To be done » Find every line in the rows below that contains the string "genus", matching case exactly, and copy each of those lines.

Provided entries »
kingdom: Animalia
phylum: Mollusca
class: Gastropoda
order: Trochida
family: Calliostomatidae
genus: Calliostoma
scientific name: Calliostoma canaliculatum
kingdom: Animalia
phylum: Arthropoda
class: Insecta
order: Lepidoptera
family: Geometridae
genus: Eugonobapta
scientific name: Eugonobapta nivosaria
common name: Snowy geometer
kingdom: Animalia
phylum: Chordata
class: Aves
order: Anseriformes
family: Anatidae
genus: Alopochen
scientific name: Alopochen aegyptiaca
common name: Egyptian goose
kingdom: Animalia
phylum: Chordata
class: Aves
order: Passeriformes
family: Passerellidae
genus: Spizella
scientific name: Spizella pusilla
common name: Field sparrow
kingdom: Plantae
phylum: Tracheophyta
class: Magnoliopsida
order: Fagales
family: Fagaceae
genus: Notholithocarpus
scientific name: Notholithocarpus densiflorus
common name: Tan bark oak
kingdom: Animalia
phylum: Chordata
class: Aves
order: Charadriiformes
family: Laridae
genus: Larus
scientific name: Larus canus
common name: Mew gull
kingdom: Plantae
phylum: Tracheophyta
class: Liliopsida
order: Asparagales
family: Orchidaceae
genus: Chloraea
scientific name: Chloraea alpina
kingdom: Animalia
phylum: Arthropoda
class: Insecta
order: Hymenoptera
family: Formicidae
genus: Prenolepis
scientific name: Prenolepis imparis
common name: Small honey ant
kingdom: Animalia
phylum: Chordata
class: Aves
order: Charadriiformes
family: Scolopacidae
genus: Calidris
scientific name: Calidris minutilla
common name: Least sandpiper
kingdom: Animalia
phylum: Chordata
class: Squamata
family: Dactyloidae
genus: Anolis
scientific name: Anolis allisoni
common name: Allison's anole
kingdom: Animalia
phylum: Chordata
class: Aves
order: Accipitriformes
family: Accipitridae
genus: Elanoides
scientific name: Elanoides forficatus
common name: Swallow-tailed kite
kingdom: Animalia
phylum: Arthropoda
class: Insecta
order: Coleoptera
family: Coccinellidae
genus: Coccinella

Solution for this task »
genus: Calliostoma
genus: Eugonobapta
genus: Alopochen
genus: Spizella
genus: Notholithocarpus
genus: Larus
genus: Chloraea
genus: Prenolepis
genus: Calidris
genus: Anolis
genus: Elanoides
genus: Coccinella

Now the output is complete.